DATA IN THIS EXERCISE |
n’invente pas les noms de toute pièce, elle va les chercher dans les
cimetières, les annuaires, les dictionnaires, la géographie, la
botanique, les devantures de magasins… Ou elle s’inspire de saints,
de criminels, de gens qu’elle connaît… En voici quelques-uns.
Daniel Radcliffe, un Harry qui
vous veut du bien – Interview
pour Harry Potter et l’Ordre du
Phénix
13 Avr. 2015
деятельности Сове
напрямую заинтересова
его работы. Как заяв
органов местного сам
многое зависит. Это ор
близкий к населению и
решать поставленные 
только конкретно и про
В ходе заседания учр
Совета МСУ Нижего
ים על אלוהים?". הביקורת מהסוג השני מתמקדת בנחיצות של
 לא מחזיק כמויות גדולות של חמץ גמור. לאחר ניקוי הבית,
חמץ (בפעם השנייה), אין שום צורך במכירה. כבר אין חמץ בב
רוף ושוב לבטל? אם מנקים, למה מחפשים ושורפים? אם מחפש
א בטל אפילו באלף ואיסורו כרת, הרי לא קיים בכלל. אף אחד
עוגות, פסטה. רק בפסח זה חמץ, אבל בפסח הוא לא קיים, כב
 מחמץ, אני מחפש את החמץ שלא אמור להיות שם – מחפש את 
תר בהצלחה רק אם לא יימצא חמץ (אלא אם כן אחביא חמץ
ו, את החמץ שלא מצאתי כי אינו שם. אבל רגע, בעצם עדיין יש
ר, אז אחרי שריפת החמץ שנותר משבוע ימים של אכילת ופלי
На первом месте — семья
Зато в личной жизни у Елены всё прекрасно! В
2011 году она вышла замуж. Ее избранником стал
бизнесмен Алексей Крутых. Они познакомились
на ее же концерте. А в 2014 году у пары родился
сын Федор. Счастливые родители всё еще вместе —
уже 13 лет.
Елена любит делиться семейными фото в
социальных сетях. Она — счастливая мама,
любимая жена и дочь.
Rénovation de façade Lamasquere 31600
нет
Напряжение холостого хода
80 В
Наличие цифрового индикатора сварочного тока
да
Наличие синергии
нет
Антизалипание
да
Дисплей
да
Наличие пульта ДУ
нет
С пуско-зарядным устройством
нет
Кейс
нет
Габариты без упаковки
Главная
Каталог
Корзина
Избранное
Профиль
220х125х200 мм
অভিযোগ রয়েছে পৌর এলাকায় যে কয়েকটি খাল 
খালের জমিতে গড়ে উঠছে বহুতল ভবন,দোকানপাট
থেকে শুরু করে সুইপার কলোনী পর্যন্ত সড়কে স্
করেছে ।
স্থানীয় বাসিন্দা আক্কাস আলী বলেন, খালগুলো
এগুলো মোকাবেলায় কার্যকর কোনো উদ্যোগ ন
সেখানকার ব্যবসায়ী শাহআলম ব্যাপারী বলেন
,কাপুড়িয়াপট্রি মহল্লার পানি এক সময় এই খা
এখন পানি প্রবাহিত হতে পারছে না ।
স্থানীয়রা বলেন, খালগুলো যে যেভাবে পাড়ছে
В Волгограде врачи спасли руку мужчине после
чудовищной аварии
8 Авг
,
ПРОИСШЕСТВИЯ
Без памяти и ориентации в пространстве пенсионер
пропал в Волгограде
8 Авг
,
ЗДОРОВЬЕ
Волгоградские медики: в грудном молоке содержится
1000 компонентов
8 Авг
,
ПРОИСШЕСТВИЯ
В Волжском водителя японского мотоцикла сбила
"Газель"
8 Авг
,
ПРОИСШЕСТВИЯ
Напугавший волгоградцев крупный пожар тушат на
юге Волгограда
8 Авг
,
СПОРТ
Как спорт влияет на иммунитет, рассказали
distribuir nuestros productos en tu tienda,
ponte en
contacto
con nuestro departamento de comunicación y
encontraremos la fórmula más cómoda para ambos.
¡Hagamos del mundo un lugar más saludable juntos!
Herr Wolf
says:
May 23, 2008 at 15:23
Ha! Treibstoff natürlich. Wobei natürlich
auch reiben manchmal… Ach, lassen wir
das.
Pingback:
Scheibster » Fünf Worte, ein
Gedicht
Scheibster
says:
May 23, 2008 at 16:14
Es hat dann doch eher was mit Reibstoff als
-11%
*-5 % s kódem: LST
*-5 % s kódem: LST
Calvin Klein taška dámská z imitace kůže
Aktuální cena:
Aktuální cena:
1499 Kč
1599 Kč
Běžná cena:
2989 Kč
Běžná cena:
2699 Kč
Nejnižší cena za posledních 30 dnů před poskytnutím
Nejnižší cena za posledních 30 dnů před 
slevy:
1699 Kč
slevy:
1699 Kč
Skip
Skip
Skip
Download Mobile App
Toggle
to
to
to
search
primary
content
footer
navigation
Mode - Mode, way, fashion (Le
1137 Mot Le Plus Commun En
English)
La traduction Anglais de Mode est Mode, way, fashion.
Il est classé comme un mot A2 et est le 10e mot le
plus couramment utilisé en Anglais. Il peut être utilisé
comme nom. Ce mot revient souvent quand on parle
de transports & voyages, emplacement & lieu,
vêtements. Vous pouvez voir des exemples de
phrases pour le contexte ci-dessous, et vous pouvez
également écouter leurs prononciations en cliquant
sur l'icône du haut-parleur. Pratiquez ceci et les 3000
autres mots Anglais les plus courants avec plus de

REQUIRED WORK |
This task asks for the number of lines above that include the string "Harry". Respond with that number only.

RESPONSE BELOW |
2